The monte carlo method seems like it would work well here but would require a stack of solutions the size of the moon to really do it. And it wouldn't give you the time per person, just the time on average.
My understanding of it, tenuous as it is, is that you have a database with a board position and the time it took a human to make the next move. At the very least you have a starting point for most moves. Even if it's not in the database you could start to calculate how long it would take to make a move based on some algorithm. Though I know you had specified you wanted machine learning to do this it might be worth segmenting the problem into something a little smaller then building on it.
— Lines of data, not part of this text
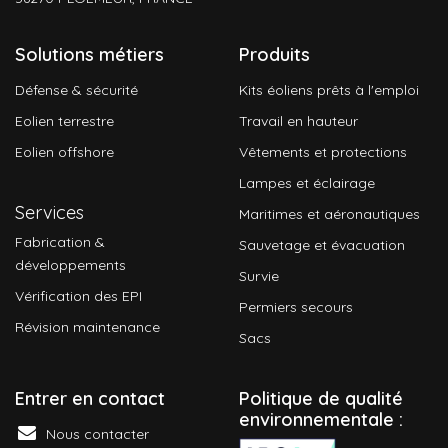
Solutions métiers
Produits
Défense & sécurité
Kits éoliens prêts à l'emploi
Eolien terrestre
Travail en hauteur
Eolien offshore
Vêtements et protections
Lampes et éclairage
Services
Maritimes et aéronautiques
Fabrication &
Sauvetage et évacuation
développements
Survie
Vérification des EPI
Permiers secours
Révision maintenance
Sacs
Entrer en contact
P
olitique de qualité
environnementale :
Nous contacter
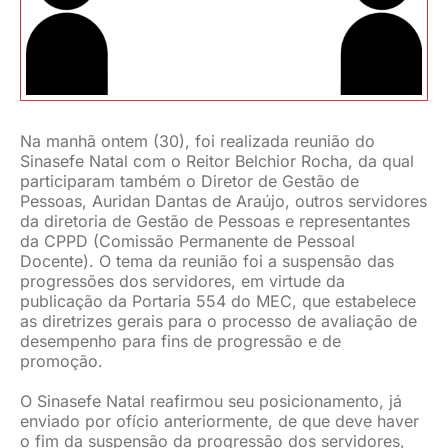
JURÍDICO
CLUBE
Na manhã ontem (30), foi realizada reunião do
Sinasefe Natal com o Reitor Belchior Rocha, da qual
CONTATO
participaram também o Diretor de Gestão de
Pessoas, Auridan Dantas de Araújo, outros servidores
da diretoria de Gestão de Pessoas e representantes
da CPPD (Comissão Permanente de Pessoal
Docente). O tema da reunião foi a suspensão das
progressões dos servidores, em virtude da
publicação da Portaria 554 do MEC, que estabelece
as diretrizes gerais para o processo de avaliação de
desempenho para fins de progressão e de
promoção.
O Sinasefe Natal reafirmou seu posicionamento, já
enviado por ofício anteriormente, de que deve haver
o fim da suspensão da progressão dos servidores,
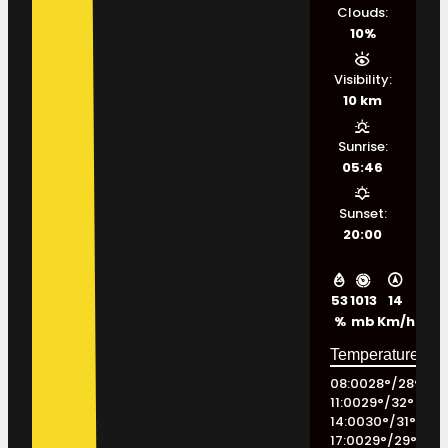
Clouds:
10%
Visibility:
10 km
Sunrise:
05:46
Sunset:
20:00
53
1013
14
%
mb
Km/h
08:00
28
°
/
28
°
11:00
29
°
/
32
°
14:00
30
°
/
31
°
17:00
29
°
/
29
°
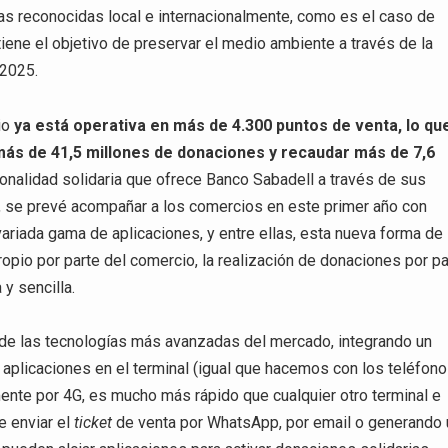
s reconocidas local e internacionalmente, como es el caso de
iene el objetivo de preservar el medio ambiente a través de la
 2025.
rio
ya está operativa en más de 4.300 puntos de venta, lo qu
más de 41,5 millones de donaciones y recaudar más de 7,6
onalidad solidaria que ofrece Banco Sabadell a través de sus
, se prevé acompañar a los comercios en este primer año con
ariada gama de aplicaciones, y entre ellas, esta nueva forma de
ropio por parte del comercio, la realización de donaciones por pa
 y sencilla.
de las tecnologías más avanzadas del mercado, integrando un
 aplicaciones en el terminal (igual que hacemos con los teléfon
ente por 4G, es mucho más rápido que cualquier otro terminal e
e enviar el
ticket
de venta por WhatsApp, por email o generando 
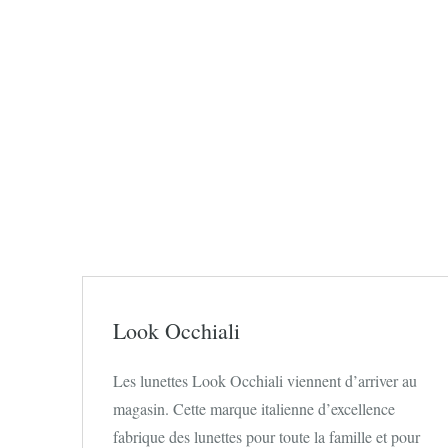
Look Occhiali
Les lunettes Look Occhiali viennent d’arriver au
magasin. Cette marque italienne d’excellence
fabrique des lunettes pour toute la famille et pour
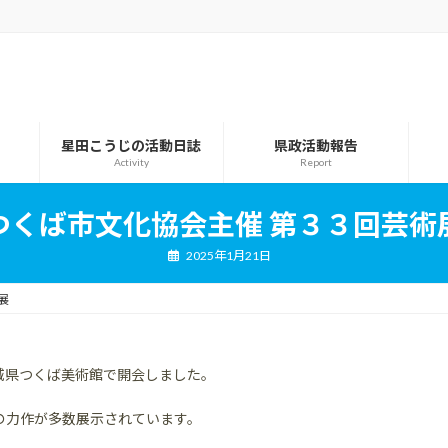
星田こうじの活動日誌
県政活動報告
Activity
Report
つくば市文化協会主催 第３３回芸術
2025年1月21日
展
城県つくば美術館で開会しました。
の力作が多数展示されています。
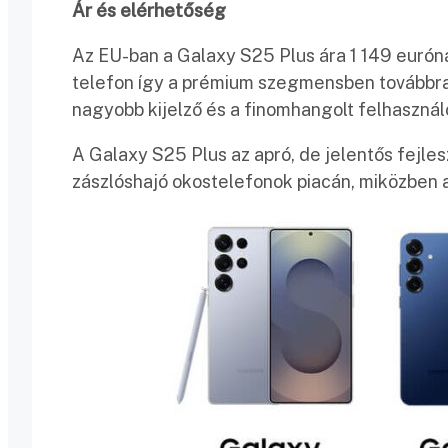
Ár és elérhetőség
Az EU-ban a Galaxy S25 Plus ára 1 149 euróná
telefon így a prémium szegmensben továbbra 
nagyobb kijelző és a finomhangolt felhasznál
A Galaxy S25 Plus az apró, de jelentős fejles
zászlóshajó okostelefonok piacán, miközben a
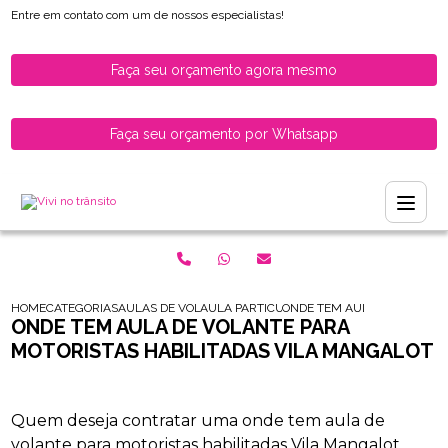
Entre em contato com um de nossos especialistas!
Faça seu orçamento agora mesmo
Faça seu orçamento por Whatsapp
HOME
CATEGORIAS
AULAS DE VOLANTE PARA HABILITADOS
AULA PARTICULAR DE VOLANTE PARA HABI
ONDE TEM AULA DE VOLANT
ONDE TEM AULA DE VOLANTE PARA
MOTORISTAS HABILITADAS VILA MANGALOT
Quem deseja contratar uma onde tem aula de
volante para motoristas habilitadas Vila Mangalot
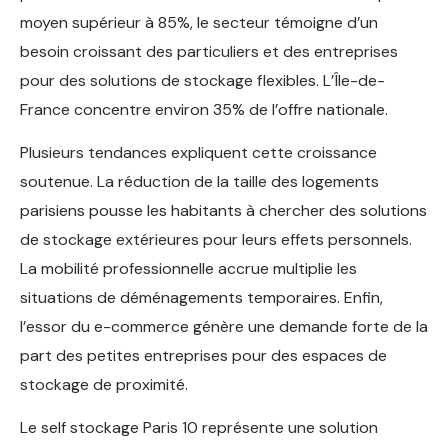
moyen supérieur à 85%, le secteur témoigne d’un
besoin croissant des particuliers et des entreprises
pour des solutions de stockage flexibles. L’Île-de-
France concentre environ 35% de l’offre nationale.
Plusieurs tendances expliquent cette croissance
soutenue. La réduction de la taille des logements
parisiens pousse les habitants à chercher des solutions
de stockage extérieures pour leurs effets personnels.
La mobilité professionnelle accrue multiplie les
situations de déménagements temporaires. Enfin,
l’essor du e-commerce génère une demande forte de la
part des petites entreprises pour des espaces de
stockage de proximité.
Le self stockage Paris 10 représente une solution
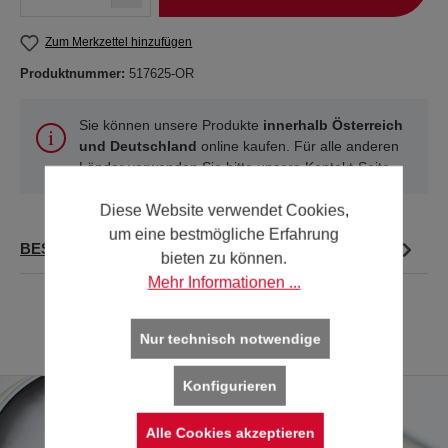
Zum Merkzettel hinzufügen
Produktnummer:
517625-OR
Sie können unsere Produkte
innerhalb Österreich
und Deutschland
online kaufen. Für alle anderen
Länder verwenden Sie bitte unsere
Kontakt-Seite
.
Diese Website verwendet Cookies,
um eine bestmögliche Erfahrung
BESCHREIBUNG
bieten zu können.
Mehr Informationen ...
Nur technisch notwendige
Konfigurieren
Alle Cookies akzeptieren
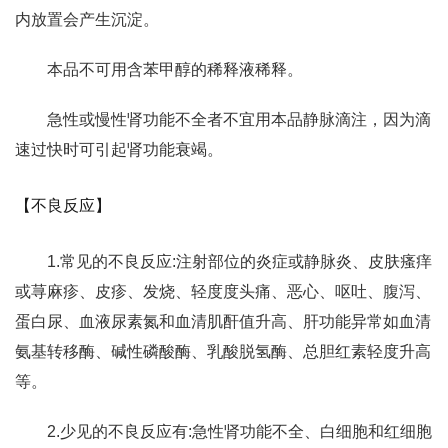
内放置会产生沉淀。
本品不可用含苯甲醇的稀释液稀释。
急性或慢性肾功能不全者不宜用本品静脉滴注，因为滴
速过快时可引起肾功能衰竭。
【不良反应】
1.常见的不良反应:注射部位的炎症或静脉炎、皮肤瘙痒
或荨麻疹、皮疹、发烧、轻度度头痛、恶心、呕吐、腹泻、
蛋白尿、血液尿素氮和血清肌酐值升高、肝功能异常如血清
氨基转移酶、碱性磷酸酶、乳酸脱氢酶、总胆红素轻度升高
等。
2.少见的不良反应有:急性肾功能不全、白细胞和红细胞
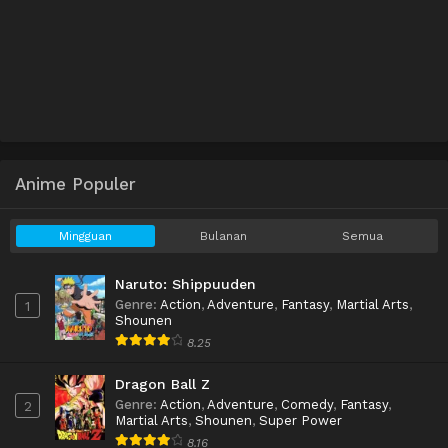
Anime Populer
Mingguan
Bulanan
Semua
Naruto: Shippuuden
Genre
:
Action
,
Adventure
,
Fantasy
,
Martial Arts
,
1
Shounen
8.25
Dragon Ball Z
Genre
:
Action
,
Adventure
,
Comedy
,
Fantasy
,
2
Martial Arts
,
Shounen
,
Super Power
8.16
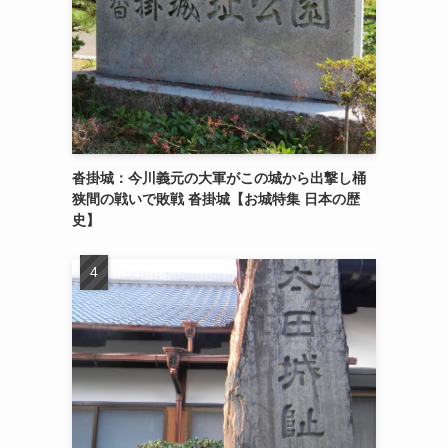
沓掛城：今川義元の大軍がこの城から出撃し桶
狭間の戦いで敗戦 沓掛城【お城特集 日本の歴
史】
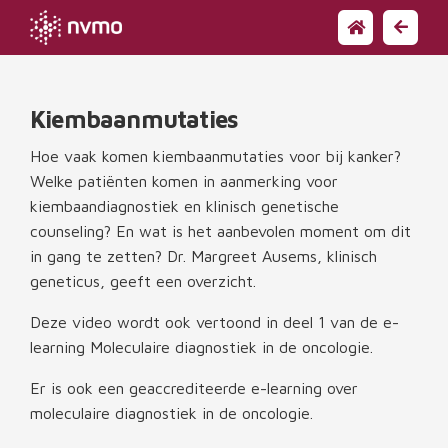
Kiembaanmutaties
Hoe vaak komen kiembaanmutaties voor bij kanker?
Welke patiënten komen in aanmerking voor
kiembaandiagnostiek en klinisch genetische
counseling? En wat is het aanbevolen moment om dit
in gang te zetten? Dr. Margreet Ausems, klinisch
geneticus, geeft een overzicht.
Deze video wordt ook vertoond in deel 1 van de e-
learning Moleculaire diagnostiek in de oncologie.
Er is ook een geaccrediteerde e-learning over
moleculaire diagnostiek in de oncologie.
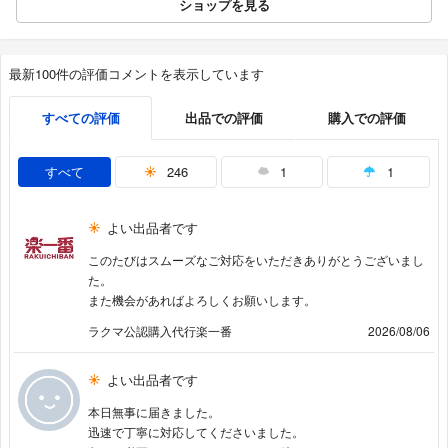
ショップを見る
最新100件の評価コメントを表示しています
すべての評価
出品での評価
購入での評価
すべて
246
1
1
よい出品者です
このたびはスムーズなご対応をいただきありがとうございまし
た。
また機会があればよろしくお願いします。
ラクマ公認購入代行楽一番
2026/08/06
よい出品者です
本日無事に届きました。
迅速で丁寧に対応してくださいました。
If you have some guesstimate as to what influences the function (# of empty cell, etc), try to train a classifier on a vector of features, and not on the 81 cells vector (0/1 or 0..9, doesn't really matter for my argument).
I think that your claim:
we wouldn't have to necessary know the underlying patterns, the "trained patterns" in a learning system automatically encodes these sometimes quite delicate and subtle patterns inside them -- that's one of their great power
is wrong. you do have to give the network the right domain. for example, when trying to detect object in an image, working in the pixel domain is pointless. you'll only get results if you first run some feature detection to detect edges, corners, etc.
Theoretically, with enough non-linearity (in NN - enough layers in the network) it can detect such things, but in practice, I have never seen that work, without giving the classifier the right features to work with.
I was thinking NNs, but I'm not sure if they can have the desired property of giving weighted random outcomes for the same input.
You're just trying to learn a function from 2^81 or 10^81 (or a much smaller feature space as I suggest) to R (response time between 0 and Inf) or some discretization of that. So NN and other classifiers can do that.